### Exercise tasks
1) Copy the part of the AMD Mantle thread that opens with the words "It looks like" and closes with "i5 4000 series.".
2) Summarize the AMD Mantle thread in two sentences.

### Text section
= = =

# AMD Mantle



## ASHISH65 (Feb 2, 2014)

AMD Finally Finishes Mantle Drivers, Will Be Available Soon


----------



## rijinpk1 (Feb 2, 2014)

*Re: GPU NEWS Channel*



ASHISH65 said:


> AMD Finally Finishes Mantle Drivers, Will Be Available Soon



nice to know that


----------



## Cilus (Feb 2, 2014)

*Re: GPU NEWS Channel*

And here is the shot review from guru3d where they compared Battlefield 4 Mantle Vs DirectX performance with three setups: HSA enabled APU (7870K), APU + dGPU,  Core Intel i7 + gDPU at various settings and resolutions. Check it out:-

AMD Mantle Performance Explored - An Introduction


----------



## flyingcow (Feb 2, 2014)

*Re: GPU NEWS Channel*



Cilus said:


> And here is the shot review from guru3d where they compared Battlefield 4 Mantle Vs DirectX performance with three setups: HSA enabled APU (7870K), APU + dGPU,  Core Intel i7 + gDPU at various settings and resolutions. Check it out:-
> 
> AMD Mantle Performance Explored - An Introduction


whoa nice...i didnt expect this at all


----------



## harshilsharma63 (Feb 2, 2014)

*Re: GPU NEWS Channel*



Cilus said:


> And here is the shot review from guru3d where they compared Battlefield 4 Mantle Vs DirectX performance with three setups: HSA enabled APU (7870K), APU + dGPU,  Core Intel i7 + gDPU at various settings and resolutions. Check it out:-
> 
> AMD Mantle Performance Explored - An Introduction



Wow! Impressive results!


----------



## ASHISH65 (Feb 2, 2014)

*Re: GPU NEWS Channel*



Cilus said:


> And here is the shot review from guru3d where they compared Battlefield 4 Mantle Vs DirectX performance with three setups: HSA enabled APU (7870K), APU + dGPU,  Core Intel i7 + gDPU at various settings and resolutions. Check it out:-
> 
> AMD Mantle Performance Explored - An Introduction



That's great 

*www.guru3d.com/index.php?ct=articles&action=file&id=9016


----------



## Cilus (Feb 2, 2014)

*Re: GPU NEWS Channel*

It looks like Mantle is targeted towards low to mid range CPU rather than targeting the high end CPUs. It is noticiably reducing the CPU bottleneck by increasing the Draw calls. So with Mantle, consider a mid range CPU like FX-6300, when paired with a high-mid range GPU like 270X, will deliver impressive results, might be comparable with more higher end CPUs like i5 4000 series.


----------



## ASHISH65 (Feb 4, 2014)

AMD’s Mantle benchmarked: The biggest innovation in gaming since DirectX 9 | ExtremeTech 


*www.extremetech.com/wp-content/uploads/2014/02/StarSwarm-Mantle.png

*www.extremetech.com/wp-content/uploads/2014/02/AMD-Mantle-UseCase1-640x222.png

This is really amazing results


----------



## topgear (Feb 4, 2014)

= = =

### Supplied information
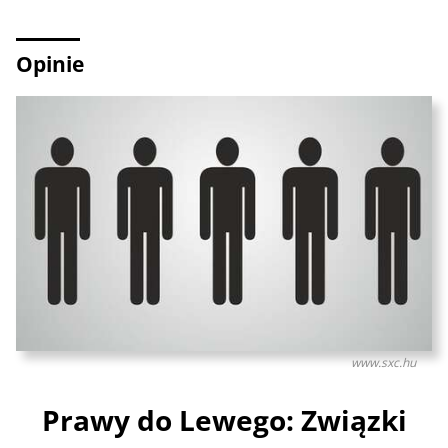
Opinie
www.sxc.hu
Prawy do Lewego: Związki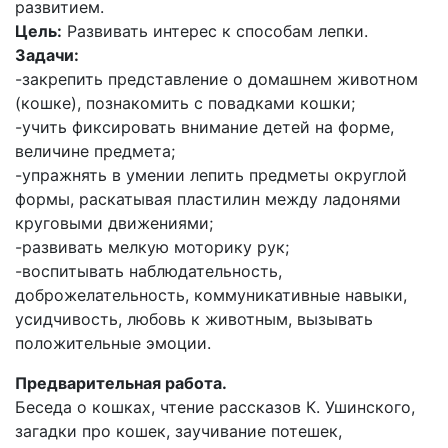
развитием.
Цель:
Развивать интерес к способам лепки.
Задачи:
-закрепить представление о домашнем животном
(кошке), познакомить с повадками кошки;
-учить фиксировать внимание детей на форме,
величине предмета;
-упражнять в умении лепить предметы округлой
формы, раскатывая пластилин между ладонями
круговыми движениями;
-развивать мелкую моторику рук;
-воспитывать наблюдательность,
доброжелательность, коммуникативные навыки,
усидчивость, любовь к животным, вызывать
положительные эмоции.
Предварительная работа.
Беседа о кошках, чтение рассказов К. Ушинского,
загадки про кошек, заучивание потешек,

= = =

### Solutions
1)
It looks like Mantle is targeted towards low to mid range CPU rather than targeting the high end CPUs. It is noticiably reducing the CPU bottleneck by increasing the Draw calls. So with Mantle, consider a mid range CPU like FX-6300, when paired with a high-mid range GPU like 270X, will deliver impressive results, might be comparable with more higher end CPUs like i5 4000 series.

2) Forum members in February 2014 share news that AMD has finished its Mantle drivers, along with a guru3d review comparing Battlefield 4 performance under Mantle and DirectX on three setups, and several call the results impressive. One poster notes that Mantle seems aimed at low to mid range CPUs and reduces the CPU bottleneck by increasing draw calls, and another links an ExtremeTech benchmark article calling Mantle the biggest innovation in gaming since DirectX 9.